(EXERCISE DESCRIPTION) In the data below, find every line with the word "lines" and copy it out.

Dataset entries
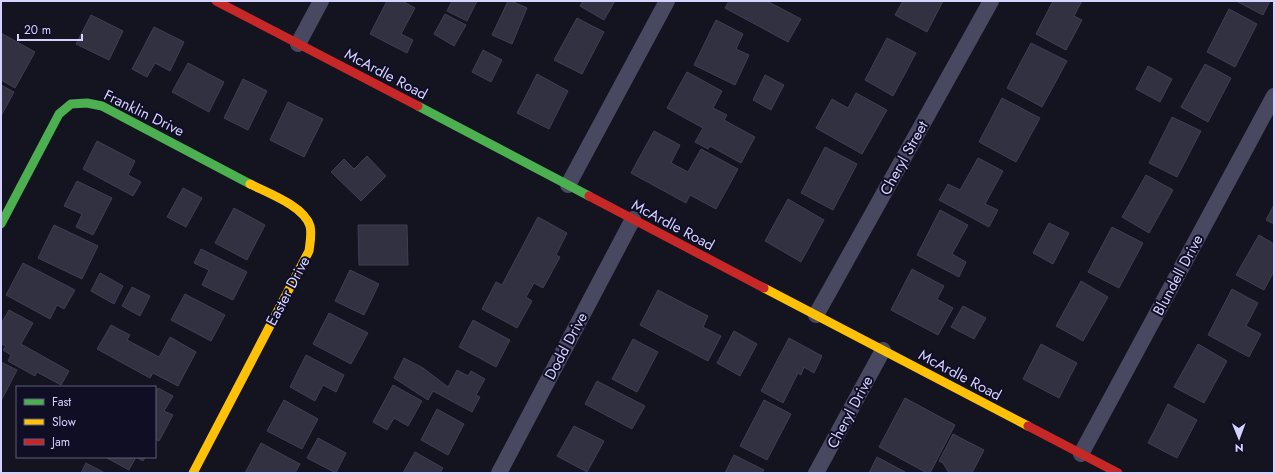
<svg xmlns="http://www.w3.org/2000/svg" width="1275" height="474" viewBox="0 0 1275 474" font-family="Jost,sans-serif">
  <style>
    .building { fill: #323142; stroke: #403e53 }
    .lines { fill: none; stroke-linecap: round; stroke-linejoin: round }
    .street { stroke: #484961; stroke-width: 16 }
    .fast { stroke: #4caf50; stroke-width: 9 }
    .slow { stroke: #ffc107; stroke-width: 9 }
    .jam { stroke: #c62828; stroke-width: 9 }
    .labels { text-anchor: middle; stroke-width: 4; stroke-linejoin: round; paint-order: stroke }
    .street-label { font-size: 15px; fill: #d4d2ff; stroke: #100e25 }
  </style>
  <rect width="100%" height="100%" fill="#141320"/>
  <!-- building -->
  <path class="building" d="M387,1h15l13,7 -14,26 12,6 -6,13 -37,-19z
    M452,1h25l-10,20 -20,-10z
    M508,1h3l16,7 -15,36 -20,-9z
    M583,1h32l-11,19 -24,-14z
    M729,1h38l34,18 -13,23 -63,-34z
    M903,1h40l-16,31 -32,-17z
    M1053,1h29l-8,15 8,4 -16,30 -30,-16z
    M1236,1h34l-7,14z
    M1229,9l28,15 -22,43 -28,-15z
    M445,14l21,11 -12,21 -20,-12z
    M91,15l32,16 -14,29 -33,-16z
    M577,18l27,14 -22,42 -28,-14z
    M716,20l27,14 -7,15 13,6 -14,30 -41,-20z
    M154,27l30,15 -14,29 -15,-8 -8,14 -15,-8z
    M1,33l34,19 -20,36 -14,-8z
    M887,38l29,15 -23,43 -28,-16z
    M1031,43l36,18 -25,46 -35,-19z
    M483,50l19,10 -11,22 -19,-10z
    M188,63l36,19 -15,30 -37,-20z
    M1205,64l26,14 -23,44 -27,-15z
    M1148,66l24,13 -12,23 -24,-13z
    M687,72l35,19 -9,17 14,7 -3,5 31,17 -14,26 -31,-17 -2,3 -13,-7 8,-14 -36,-20z
    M537,74l31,17 -19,38 -32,-16z
    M765,75l19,10 -13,25 -18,-10z
    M243,79l24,12 -19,39 -24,-12z
    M1,85l13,7 -13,24z
    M856,93l31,17 -25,44 -46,-26 16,-29 16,9z
    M1002,98l38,20 -24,44 -37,-20z
    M288,102l35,17 -19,38 -34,-17z
    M1172,117l29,14 -24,46 -28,-14z
    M654,131l26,14 -9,18 17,9 13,-23 37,20 -22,40 -26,-14 -4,8 -55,-30z
    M97,141l38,20 -7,14 13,7 -8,14 -50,-27z
    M825,147l32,17 -24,46 -32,-17z
    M367,156l19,20 -25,25 -30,-29 13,-13 10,10z
    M978,158l25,13 -18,33 13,6 -9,17 -50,-27 9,-16 12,6z
    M1146,175l27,15 -24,43 -27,-16z
    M77,181l35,17 -19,37 -17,-8 6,-13 -18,-8z
    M183,188l19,10 -16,29 -19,-10z
    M788,199l36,21 -23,42 -36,-21z
    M1274,205v19l-8,-4z
    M234,208l31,17 -18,35 -32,-17z
    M940,210l28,15 -16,29 14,8 -7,15 -42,-22z
    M538,217l29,16 -11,22 4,2 -17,31 -9,-5 -8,14 6,4 -15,27 -35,-19 14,-27 6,3z
    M1049,223l20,10 -16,31 -20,-11z
    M54,225l44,21 -16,33 -44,-21z
    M358,225h49l1,40h-49z
    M1112,227l31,16 -24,45 -31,-16z
    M1259,235l15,9v27l-10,19 -28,-15z
    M201,249l46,23 -14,28 -31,-15 7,-15 -15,-7z
    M23,263l52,27 -11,19 -7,-4 -7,14 -44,-24z
    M912,269l32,17 -7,13 16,9 -15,27 -47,-25z
    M350,270l29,14 -15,31 -29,-14z
    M100,273l23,13 -9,18 -23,-13z
    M1081,281l27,16 -25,44 -27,-15z
    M132,287l18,9 -10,20 -18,-10z
    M1232,289l26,14 -12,23 15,8 -12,23 -41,-22z
    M658,290l50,26 -5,11 18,9 -13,25 -68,-36z
    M185,294l40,21 -14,26 -40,-21z
    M963,306l23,12 -12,21 -23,-12z
    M9,310l24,13 -12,21 48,27 -8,14 -24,-13 -2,4 -27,-15 3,-6 -8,-5 3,-4 -5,-2v-20z
    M329,313l39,20 -17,31 -38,-20z
    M473,320l37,20 -14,27 -37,-20z
    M111,325l19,10 -3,5 32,17 11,-20 26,15 -18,34 -25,-13 -3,5 -53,-29z
    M734,331l23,13 -17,32 -23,-13z
    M789,338l33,18 -8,17 -10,-6 -3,8 -3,-2 -15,30 -22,-12z
    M633,339l25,13 -21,40 -25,-13z
    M1041,344l36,19 -18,35 -36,-19z
    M1198,344l29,17 -23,42 -30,-16z
    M306,355l38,20 -8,17 -13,-7 -8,16 -25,-14z
    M404,358l19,10 25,19 9,-17 11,6 3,-5 14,8 -9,16 4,2 -8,15 -39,-21 -5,9 -34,-22z
    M1,362l16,8 -16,31z
    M597,381l48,25 -13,23 -47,-25z
    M393,385l29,16 -14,25 -14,-8 -7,12 -14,-8z
    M158,388l15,8 -9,15 9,4 -14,26 -4,-2v-46z
    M905,398l50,27 -25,48h-3l-48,-26z
    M284,400l34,19 -16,30 -35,-18z
    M764,400l27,14 -24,46 -27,-14z
    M1168,404l29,16 -20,38 -29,-15z
    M437,409l27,15 -16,31 -27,-15z
    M574,426l30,15 -17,31 -30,-16z
    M953,434l31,16 -12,23h-23l-6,-10 -4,-2z
    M318,438l28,15 -10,20 -29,-15z
    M261,443l39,21 -5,9h-50z
    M415,452l28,16 -3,5h-37z
    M734,455l30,15 -2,3h-37z
    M108,457h37l-2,4 -7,-4 -7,13 -22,-12z
    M877,457l30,16h-38z
    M86,463l19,10h-24z"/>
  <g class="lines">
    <!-- street -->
    <path class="street" d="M298,44l23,-43
      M568,185l99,-184
      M816,315l175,-314
      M1081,454l193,-358
      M499,473l134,-254
      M816,473l67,-123"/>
    <!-- fast -->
    <path class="fast" d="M418,106l171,90
      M1,224l58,-110 12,-10 16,-1 15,3 148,78"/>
    <!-- slow -->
    <path class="slow" d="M764,288l264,138
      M193,473l116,-222c1,-8 3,-17 1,-25 -6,-20 -42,-33 -60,-42"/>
    <!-- jam -->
    <path class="jam" d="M216,1l202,105
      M589,196l175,92
      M1028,426l90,47"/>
  </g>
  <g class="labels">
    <!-- street labels -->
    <g class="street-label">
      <text transform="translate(386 74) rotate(28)" y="5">McArdle Road</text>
      <text transform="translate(144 113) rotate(26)" y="5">Franklin Drive</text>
      <text transform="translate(904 158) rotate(-61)" y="5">Cheryl Street</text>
      <text transform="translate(673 225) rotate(28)" y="5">McArdle Road</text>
      <text transform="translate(1178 275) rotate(-62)" y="5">Blundell Drive</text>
      <text transform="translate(288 291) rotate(-62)" y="5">Easter Drive</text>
      <text transform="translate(566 346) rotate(-62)" y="5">Dodd Drive</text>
      <text transform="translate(960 375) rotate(28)" y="5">McArdle Road</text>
      <text transform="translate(850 412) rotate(-62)" y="5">Cheryl Drive</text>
    </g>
  </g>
  <!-- border -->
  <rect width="1275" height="474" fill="none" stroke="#d4d2ff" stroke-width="4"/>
  <!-- legend -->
  <rect x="16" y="386" width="140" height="72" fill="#100e25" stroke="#5e5c7c"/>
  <rect x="24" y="399" width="20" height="6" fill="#4caf50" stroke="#5e5c7c"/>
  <text x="52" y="406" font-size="12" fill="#d4d2ff">Fast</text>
  <rect x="24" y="419" width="20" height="6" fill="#ffc107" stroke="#5e5c7c"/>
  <text x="52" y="426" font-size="12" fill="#d4d2ff">Slow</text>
  <rect x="24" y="439" width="20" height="6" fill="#c62828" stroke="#5e5c7c"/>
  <text x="52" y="446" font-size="12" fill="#d4d2ff">Jam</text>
  <!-- north arrow -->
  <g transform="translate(1239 438) rotate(179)" stroke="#100e25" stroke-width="3" paint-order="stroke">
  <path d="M0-3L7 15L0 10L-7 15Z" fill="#d4d2ff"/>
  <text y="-6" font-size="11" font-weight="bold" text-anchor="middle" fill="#d4d2ff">N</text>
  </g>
  <!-- scale -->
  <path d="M18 34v6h64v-6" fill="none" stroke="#d4d2ff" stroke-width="2"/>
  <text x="24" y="34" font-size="12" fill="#d4d2ff" stroke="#100e25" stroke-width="3" paint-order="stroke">20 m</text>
</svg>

(RESPONSE BOX)
    .lines { fill: none; stroke-linecap: round; stroke-linejoin: round }
  <g class="lines">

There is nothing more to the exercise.